# Selling used things



## Septi (Feb 27, 2016)

We are soon leaving the country and would like to get rid of a number of our things, specifically furniture and appliances. Does anyone know of any websites where we can sell used things off in Barcelona quickly and efficiently?

(We also see that these forums have a Classifields section, available for premium users. We're still considering that, but would also love to have a few more options.)


----------



## Madliz (Feb 4, 2011)

Wallapop's great for local sales https://www.wallapop.com/, MilAnuncios MIL ANUNCIOS.COM: segunda mano, anuncios gratis, empleo, clasificados... and local Facebook pages can be good. There are several FB pages to sell your stuff in Madrid and I imagine you'll find the same in Barcelona, in several languages.
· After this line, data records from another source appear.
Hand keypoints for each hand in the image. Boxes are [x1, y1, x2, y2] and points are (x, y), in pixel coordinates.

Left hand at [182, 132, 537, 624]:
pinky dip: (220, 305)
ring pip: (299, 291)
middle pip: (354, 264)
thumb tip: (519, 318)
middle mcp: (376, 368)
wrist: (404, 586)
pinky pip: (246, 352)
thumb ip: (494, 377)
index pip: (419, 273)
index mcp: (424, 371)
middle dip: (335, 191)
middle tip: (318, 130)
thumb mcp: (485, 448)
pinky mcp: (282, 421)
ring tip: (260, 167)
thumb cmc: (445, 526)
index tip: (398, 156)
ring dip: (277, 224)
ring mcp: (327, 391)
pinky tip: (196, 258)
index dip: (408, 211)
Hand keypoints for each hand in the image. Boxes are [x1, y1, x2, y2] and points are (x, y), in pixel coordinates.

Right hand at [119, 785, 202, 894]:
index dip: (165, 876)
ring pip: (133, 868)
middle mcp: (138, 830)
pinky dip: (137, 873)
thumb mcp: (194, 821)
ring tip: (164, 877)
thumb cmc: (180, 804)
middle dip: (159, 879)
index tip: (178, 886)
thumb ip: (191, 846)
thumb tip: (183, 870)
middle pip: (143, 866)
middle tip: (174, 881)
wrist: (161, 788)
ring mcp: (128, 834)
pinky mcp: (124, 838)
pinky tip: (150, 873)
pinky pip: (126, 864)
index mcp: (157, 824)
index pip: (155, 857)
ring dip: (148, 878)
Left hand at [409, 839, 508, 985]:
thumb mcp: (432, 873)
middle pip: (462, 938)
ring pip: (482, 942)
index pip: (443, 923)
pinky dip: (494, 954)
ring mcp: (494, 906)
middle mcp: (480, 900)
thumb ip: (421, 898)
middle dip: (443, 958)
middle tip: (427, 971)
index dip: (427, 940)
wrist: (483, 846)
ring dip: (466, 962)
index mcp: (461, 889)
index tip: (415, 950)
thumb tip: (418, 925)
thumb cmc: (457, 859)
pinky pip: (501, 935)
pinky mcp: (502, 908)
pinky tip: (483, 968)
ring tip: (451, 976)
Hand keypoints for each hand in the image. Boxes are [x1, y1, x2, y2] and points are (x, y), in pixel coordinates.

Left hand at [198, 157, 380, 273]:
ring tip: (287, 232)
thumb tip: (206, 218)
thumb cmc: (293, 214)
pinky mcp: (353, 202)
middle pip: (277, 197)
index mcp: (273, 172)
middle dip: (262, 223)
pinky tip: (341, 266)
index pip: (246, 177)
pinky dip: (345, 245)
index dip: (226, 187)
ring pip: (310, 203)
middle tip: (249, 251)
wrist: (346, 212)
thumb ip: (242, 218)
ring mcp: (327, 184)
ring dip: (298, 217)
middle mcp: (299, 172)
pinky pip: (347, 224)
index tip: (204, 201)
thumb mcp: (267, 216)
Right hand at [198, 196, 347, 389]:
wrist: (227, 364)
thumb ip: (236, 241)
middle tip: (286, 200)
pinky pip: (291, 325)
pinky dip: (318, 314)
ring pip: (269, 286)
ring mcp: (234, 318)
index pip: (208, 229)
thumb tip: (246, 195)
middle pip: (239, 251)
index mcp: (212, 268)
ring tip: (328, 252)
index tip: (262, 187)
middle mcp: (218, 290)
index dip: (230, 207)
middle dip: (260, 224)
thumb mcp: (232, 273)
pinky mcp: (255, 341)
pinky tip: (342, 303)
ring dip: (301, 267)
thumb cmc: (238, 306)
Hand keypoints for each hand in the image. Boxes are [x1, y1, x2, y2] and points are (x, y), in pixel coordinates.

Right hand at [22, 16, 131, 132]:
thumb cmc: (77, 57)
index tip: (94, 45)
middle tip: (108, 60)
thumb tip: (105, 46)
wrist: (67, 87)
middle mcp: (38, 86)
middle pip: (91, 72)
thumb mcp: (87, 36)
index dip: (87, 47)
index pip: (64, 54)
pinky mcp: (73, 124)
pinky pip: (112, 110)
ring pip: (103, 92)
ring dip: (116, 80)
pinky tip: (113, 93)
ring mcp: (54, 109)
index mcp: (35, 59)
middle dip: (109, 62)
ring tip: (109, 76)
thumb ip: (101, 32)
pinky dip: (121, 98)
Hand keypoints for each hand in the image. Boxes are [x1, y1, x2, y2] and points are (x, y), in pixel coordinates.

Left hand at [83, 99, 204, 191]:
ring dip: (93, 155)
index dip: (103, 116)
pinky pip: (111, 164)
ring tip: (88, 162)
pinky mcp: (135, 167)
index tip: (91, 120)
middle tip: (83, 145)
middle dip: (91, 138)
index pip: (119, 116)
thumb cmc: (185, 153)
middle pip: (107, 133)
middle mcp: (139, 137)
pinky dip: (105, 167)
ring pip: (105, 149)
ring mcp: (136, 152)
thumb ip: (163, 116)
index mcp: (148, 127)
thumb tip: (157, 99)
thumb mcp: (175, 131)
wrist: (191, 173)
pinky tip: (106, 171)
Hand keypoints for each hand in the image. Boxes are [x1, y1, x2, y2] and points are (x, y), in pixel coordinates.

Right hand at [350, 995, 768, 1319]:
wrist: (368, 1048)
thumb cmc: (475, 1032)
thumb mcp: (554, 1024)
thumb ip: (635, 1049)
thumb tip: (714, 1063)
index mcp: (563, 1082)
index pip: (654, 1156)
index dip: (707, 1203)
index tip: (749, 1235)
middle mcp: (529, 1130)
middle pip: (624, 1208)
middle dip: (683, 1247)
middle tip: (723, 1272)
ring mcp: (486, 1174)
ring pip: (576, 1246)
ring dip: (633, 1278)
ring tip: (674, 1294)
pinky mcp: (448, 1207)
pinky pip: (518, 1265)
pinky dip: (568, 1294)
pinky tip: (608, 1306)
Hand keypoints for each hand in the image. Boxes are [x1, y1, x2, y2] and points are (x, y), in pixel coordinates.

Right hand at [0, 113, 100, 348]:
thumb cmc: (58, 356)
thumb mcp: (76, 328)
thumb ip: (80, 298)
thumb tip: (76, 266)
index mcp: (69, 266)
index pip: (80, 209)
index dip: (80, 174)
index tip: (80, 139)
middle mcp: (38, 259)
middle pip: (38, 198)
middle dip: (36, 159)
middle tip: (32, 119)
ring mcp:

It's funny, I just read an article yesterday about how Russians are leaving Barcelona:
La depreciación del rublo obliga a los rusos a vender sus casas en Barcelona

Good luck with your sales and the future.


----------



## AllHeart (Nov 22, 2013)

Another really good one is segundamano, which has changed to http://www.vibbo.com/.


----------



## Lily91 (Mar 10, 2016)

I can absolutely recommend vibbo as the former post already mentions! 

Usually, I find somebody pretty fast through that page.


----------